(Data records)
· · · ·

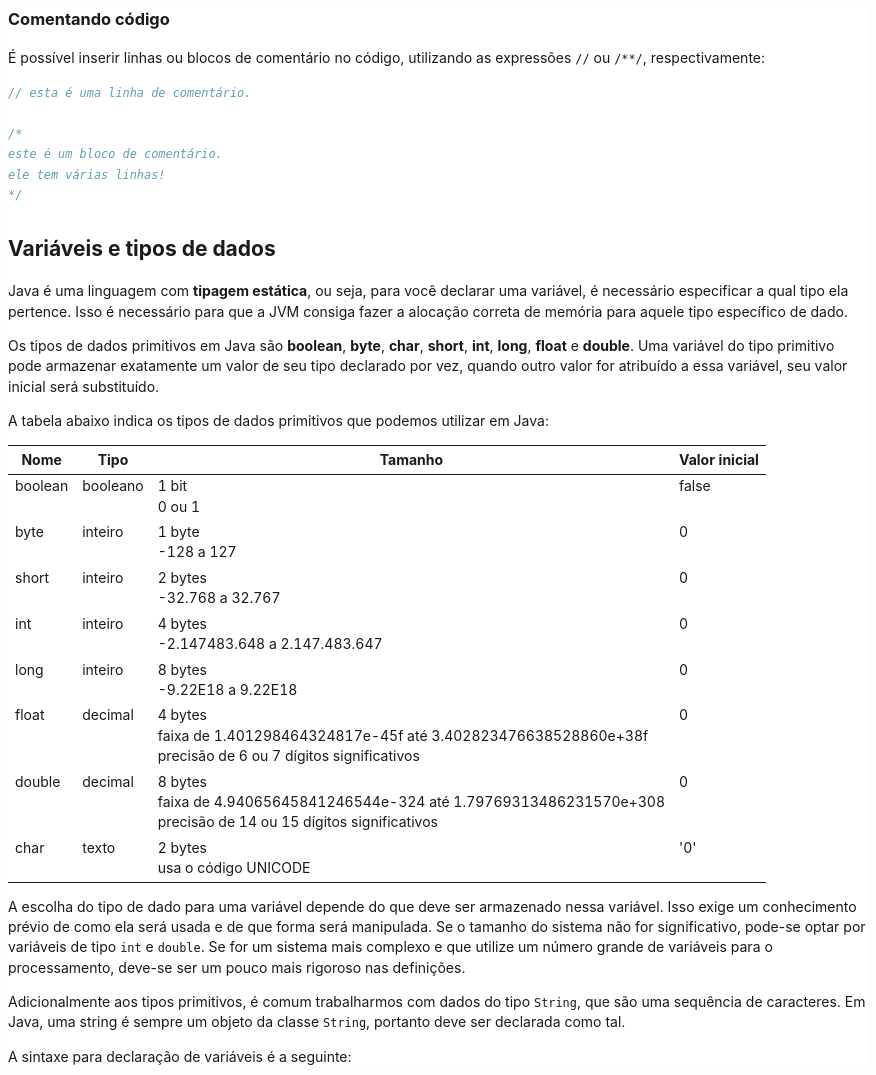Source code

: ### Comentando código

É possível inserir linhas ou blocos de comentário no código, utilizando as expressões `//` ou `/**/`, respectivamente:

``` java
// esta é uma linha de comentário.

/*
este é um bloco de comentário.
ele tem várias linhas!
*/
```

## Variáveis e tipos de dados

Java é uma linguagem com **tipagem estática**, ou seja, para você declarar uma variável, é necessário especificar a qual tipo ela pertence. Isso é necessário para que a JVM consiga fazer a alocação correta de memória para aquele tipo específico de dado.

Os tipos de dados primitivos em Java são **boolean**, **byte**, **char**, **short**, **int**, **long**, **float** e **double**. Uma variável do tipo primitivo pode armazenar exatamente um valor de seu tipo declarado por vez, quando outro valor for atribuído a essa variável, seu valor inicial será substituído.

A tabela abaixo indica os tipos de dados primitivos que podemos utilizar em Java:

| **Nome** | **Tipo** | **Tamanho**                                                                                                                | **Valor inicial** |
|----------|----------|----------------------------------------------------------------------------------------------------------------------------|-------------------|
|  boolean | booleano | 1 bit<br/>0 ou 1                                                                                                           | false             |
|   byte   |  inteiro | 1 byte<br/>-128 a 127                                                                                                      | 0                 |
|   short  |  inteiro | 2 bytes<br/>-32.768 a 32.767                                                                                               | 0                 |
|    int   |  inteiro | 4 bytes<br/>-2.147483.648 a 2.147.483.647                                                                                  | 0                 |
|   long   |  inteiro | 8 bytes<br/>-9.22E18 a 9.22E18                                                                                             | 0                 |
|   float  |  decimal | 4 bytes<br/>faixa de 1.401298464324817e-45f até 3.402823476638528860e+38f<br/>precisão de 6 ou 7 dígitos significativos    | 0                 |
|  double  |  decimal | 8 bytes<br/>faixa de 4.94065645841246544e-324 até 1.79769313486231570e+308<br/>precisão de 14 ou 15 dígitos significativos | 0                 |
|   char   |   texto  | 2 bytes<br/>usa o código UNICODE                                                                                           | '0'               |

A escolha do tipo de dado para uma variável depende do que deve ser armazenado nessa variável. Isso exige um conhecimento prévio de como ela será usada e de que forma será manipulada. Se o tamanho do sistema não for significativo, pode-se optar por variáveis de tipo `int` e `double`. Se for um sistema mais complexo e que utilize um número grande de variáveis para o processamento, deve-se ser um pouco mais rigoroso nas definições.

Adicionalmente aos tipos primitivos, é comum trabalharmos com dados do tipo `String`, que são uma sequência de caracteres. Em Java, uma string é sempre um objeto da classe `String`, portanto deve ser declarada como tal.

A sintaxe para declaração de variáveis é a seguinte:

· · · ·

▸ PROBLEM DESCRIPTION: With the pictures omitted, set down each line exactly, starting at the first line of the records above and ending with the line that contains "## Variáveis e tipos de dados".

▸ YOUR SOLUTION:
Source code

: ### Comentando código

É possível inserir linhas ou blocos de comentário no código, utilizando as expressões `//` ou `/**/`, respectivamente:

``` java
// esta é uma linha de comentário.

/*
este é um bloco de comentário.
ele tem várias linhas!
*/
```

## Variáveis e tipos de dados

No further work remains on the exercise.